Australian officials have been pushing diplomatic angles for some time. It was widely thought that Prime Minister Anthony Albanese had raised Assange’s case when he visited the White House last October.

Speaking in parliament on Wednesday, the Australian leader said he was “pleased that (Assange) was on his way home to Australia to reunite with his family.”

“This outcome has been the product of careful, patient and determined work,” Albanese said, adding “this is what standing up for Australians around the world looks like.”

“Regardless of your views about his activities and they will be varied, Mr. Assange’s case has dragged on for too long. I have said repeatedly that there was nothing to be gained by his continued incarceration,” Albanese said.

US President Joe Biden had in recent months alluded to a possible deal pushed by Australian government officials to return Assange to Australia. However, the administration distanced itself from the developments on Tuesday.

ASSANGE: KEY MOMENTS

  • 2006: Julian Assange founds whistleblowing website, WikiLeaks.
  • Apr 2010: WikiLeaks posts video showing a US helicopter killing civilians in Iraq in 2007.
  • Jul 2010: WikiLeaks posts classified documents related to the Afghanistan war.
  • Aug 2010: Sweden launches probe of Assange after claims of sexual assault emerge, which he denies.
  • Jun 2012: Assange enters Ecuadorian embassy in London seeking political asylum.
  • Apr 2019: British police arrest Assange on behalf of the US, requests his extradition after Ecuador withdraws his asylum.
  • Jun 2022: UK home secretary signs his extradition order, which he later appeals.
  • May 2024: Assange wins permission to bring new extradition appeal.
  • Jun 2024: Assange strikes US plea deal allowing him to leave UK prison and return to Australia.

    Regardless, Assange’s wife, Stella, said Tuesday that she was “elated” at the news her husband was free from Belmarsh.

    “Frankly, it’s just incredible. I don’t know. It kind of feels like it’s not real,” she told BBC Radio 4’s Today program. She spoke from Australia, where she flew with their two children on Sunday morning before Assange’s release. She said she had not yet told their young children why they had traveled to their father’s homeland.

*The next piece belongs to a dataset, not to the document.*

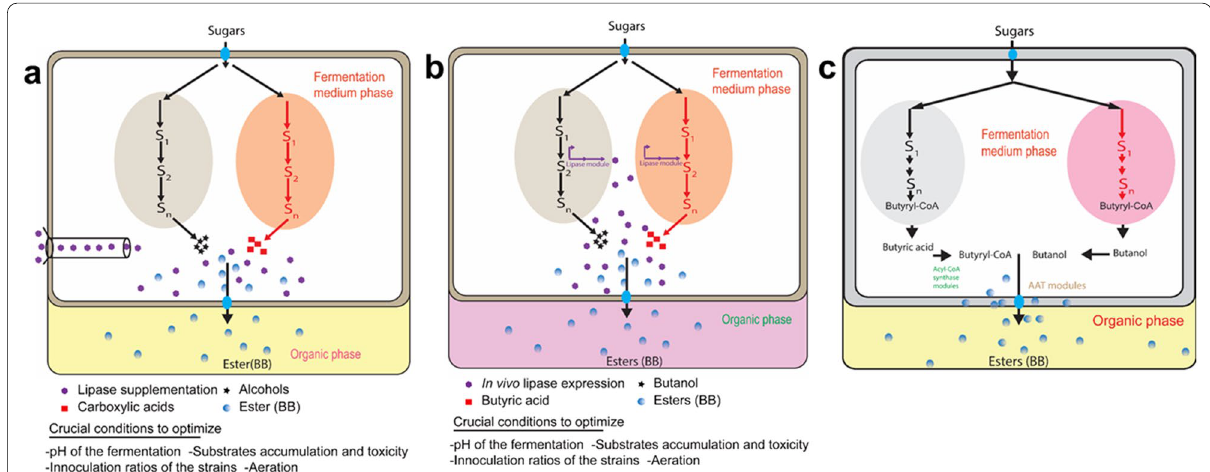
Fig. 3 Schematic representation of possible microbial consortium approaches for efficient BB biosynthesis. Light grey color and light orange in ( a ) and ( b ) represent carboxylic acids- and alcohols-producing strains, respectively. The bright purple color ( a ) represents commercial lipase enzymes supplementation while in ( b ) stands for lipase heterologously expressed in one or both strains as an alternative to undergo esterification reaction. c Approach using a cognate consortium comprising butanol-producing strain and butyric acid-producing strain. Butyrate produced in the medium is converted by butyryl-CoA synthase into butyryl-CoA precursor. AAT represents alcohol acyltransferases involved in the last step to catalyze butyryl-CoA and butanol substrate into biosynthetic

    He said Assange is “excited to be a free man again” and looking forward to doing normal things he hasn’t been able to do after being held in a maximum-security prison for the last five years. He said his brother enjoys Australian bird watching, swimming in the ocean and sharing a meal with his wife and children.

    “The work that WikiLeaks and the work that Julian did – it’s historical now,” Shipton said.

    “The collateral murder video that exposed Reuters journalists being killed by a helicopter gunship in Baghdad. I think those are historical moments, historical publications that went all around the world, torture in Guantanamo Bay, as well as corruption in the banking system, toxic waste dumping. This is a legacy of WikiLeaks and Julian Assange,” he added.

    Once the WikiLeaks founder touches down in Australia, one thing on his to-do list will be paying off his government for the ride home. Assange will owe $520,000 for the charter flight, according to the international campaign that called for his release.

    To cover the purported expenses as well as other funds for his recovery, the campaign has launched an appeal, asking supporters for donations.